I’m running at -O3, but even at -O0, there’s still a huge performance difference
Function call overhead is not the problem because the poor performance scales with the size of the data. Function calls is just a constant overhead.
I’ve tried a variety of ways to ensure that the memcpy is not optimized away (-O0, using the array). I’m pretty confident that the memcpy is not optimized away.
I tried malloc inside of testMemcpy. That slowed things down a bit, but it's still at least 5x worse.
I tried this on a Macbook M1 and Ubuntu Intel machine

Yes, you can see that in the example I've linked. I'm running -O3. — theicfire, Dec 20 '21 at 22:43
memcpy is generally implemented as a compiler intrinsic, while set_data is layers of out-of-line function calls. Does either one have *problematically* slow performance? — Sneftel, Dec 20 '21 at 22:44
An inlined memcpy of known size and correct alignment can copy perhaps 8 or 16 bytes at a time. — BoP, Dec 20 '21 at 22:45
All relevant details need to be in the question itself not in external links — Alan Birtles, Dec 20 '21 at 22:45
Problematically slow: Yes, I'm replacing some high-throughput networking with protobufs and I'm finding that this is a bottleneck. — theicfire, Dec 20 '21 at 22:48
What is the `memcpy` copying and to where? It's clearly not a `demo::Person`. Perhaps the `memcpy` is just optimized away because noone looks at the result? — Ted Lyngmo, Dec 20 '21 at 22:48
Function calls: That likely is not the problem because the poor performance scales with the size of the data. Function calls is just a constant overhead. I'll update the description to clear that up. — theicfire, Dec 20 '21 at 22:48
The code is not optimized away. Here's how I know why: Running with -O0 still has the same 5-10x difference in performance. In addition, regardless of what I do with the memcpy to make it not optimized away, it's still fast. — theicfire, Dec 20 '21 at 22:49
I've taken many of these guesses myself :). No, swapping the order does not change the outcome. — theicfire, Dec 20 '21 at 22:51
It seems like there's something in the *implementation* of protobufs that is not simply a memcpy. I just don't know what, though. I tried attaching a debugger but it didn't go deep enough to give me a helpful answer.
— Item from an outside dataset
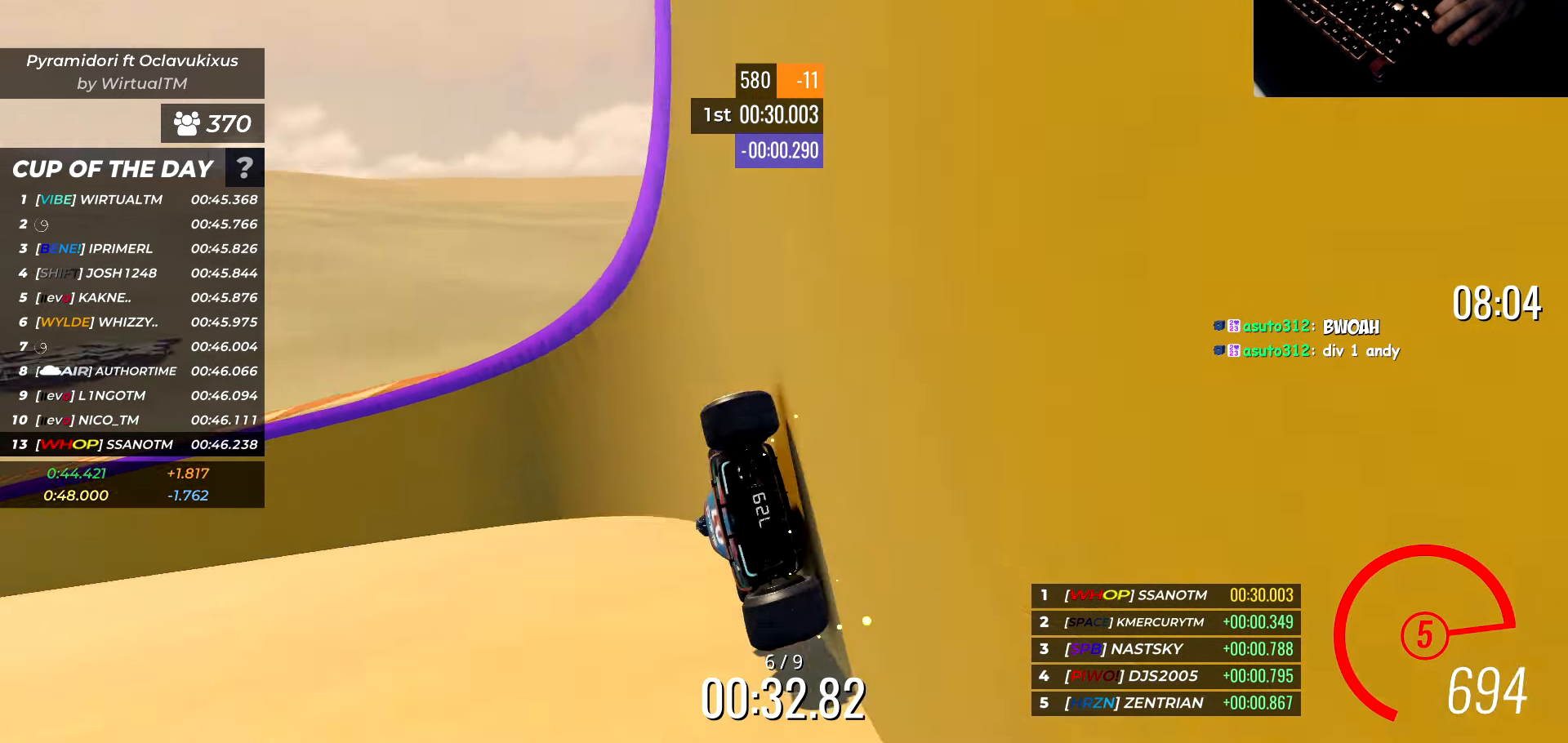
{"keys": ["a", "w"], "events": []}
I may try again now that I have a simple example though. — theicfire, Dec 20 '21 at 22:52
Also responding to @BoP - why would protobufs not be able to have the same benefits of 8 or 16 bytes at a time? — theicfire, Dec 20 '21 at 22:53
Looking inside the generated protobuf header it looks like it does quite a lot. I think the answer to why it's slower is in there somewhere. — Ted Lyngmo, Dec 20 '21 at 22:57
@TedLyngmo yeah I've tried digging into the protobuf code but it's pretty challenging. Ultimately there's a `SetBytes` call that just calls `Set`, and I lose the trail there because there are so many `Set` functions. — theicfire, Dec 20 '21 at 23:02
@theicfire - I am just guessing here, but adding a header to the protobuf would make the rest of the copying unaligned. And not being inlined would lose the advantage of having a known constant size. `testMemcpy` has all the advantages. — BoP, Dec 20 '21 at 23:06
Protobuf is a lot more than just byte copying. For example, your memcpy already has a buffer (static!) to copy into. If I modify your benchmark so memcpy also has to allocate a place to store the bytes, like protobuf does, then the difference becomes much smaller. Still, proto is ~2x slower than memcpy - or in concrete terms, about 127 microseconds slower per iteration. Given that it also manages an allocator arena, varint encodes length, and tracks other message headers, this seems somewhat reasonable. If your bottleneck is copying single byte buffers around, protobuf is not the fastest. — GManNickG, Dec 20 '21 at 23:08
@GManNickG thanks for the idea! I thought about this too but wasn't able to see what you're seeing. I tried `std::vector dest(BUFFER_LEN)` and copying to `dest.data()`, and still see a 5-10x difference. What changes did you make? — theicfire, Dec 20 '21 at 23:13
fwiw protobuf's arena allocation doesn't help: https://developers.google.com/protocol-buffers/docs/reference/arenas — theicfire, Dec 20 '21 at 23:15
@BoP humm, thanks for the insight. I added `+1`, and `+2` to the memcpy to try to prevent that (I think that would?). It's still 5-10x faster than protobuf. — theicfire, Dec 20 '21 at 23:28
@theicfire Let's move to a chat and I can give you some profiling tips. Wish this thing would pop up with the "want to start a chat?" thing, though... — GManNickG, Dec 20 '21 at 23:53
@GManNickG how do I start a chat? I've never used chat.stackoverflow.com before! — theicfire, Dec 20 '21 at 23:59
Well, usually if you reply back and forth enough it just gives you a link, but in this case I guess not. https://chat.stackoverflow.com/rooms/240296/why-is-protobuf-5-10x-slower-than-memcpy-for-a-list-of-bytes — GManNickG, Dec 21 '21 at 00:00
With the help of GManNickG, we found out that the main issue with my demo is that memory is not being freed in `testProto`. Freeing that memory results in a 4x speedup. It's still unclear to me why protobufs is slower than memcpy (and gets even slower the bigger the message), but the 4x improvement is enough for me at the moment! — theicfire, Dec 21 '21 at 01:15

viraltaco_ · Answer 1 · 2021-12-20T23:36:26.610

-1

The code in your benchmark is invalid. The program is ill-formed.
If it wasn't, the [as-if rule] would apply.
There is no observable behavior differences between calling your testMemcpy() function, and doing nothing at all. (Besides allocating memory that cannot be dealocated; That can be ignored, it's undefined behavior).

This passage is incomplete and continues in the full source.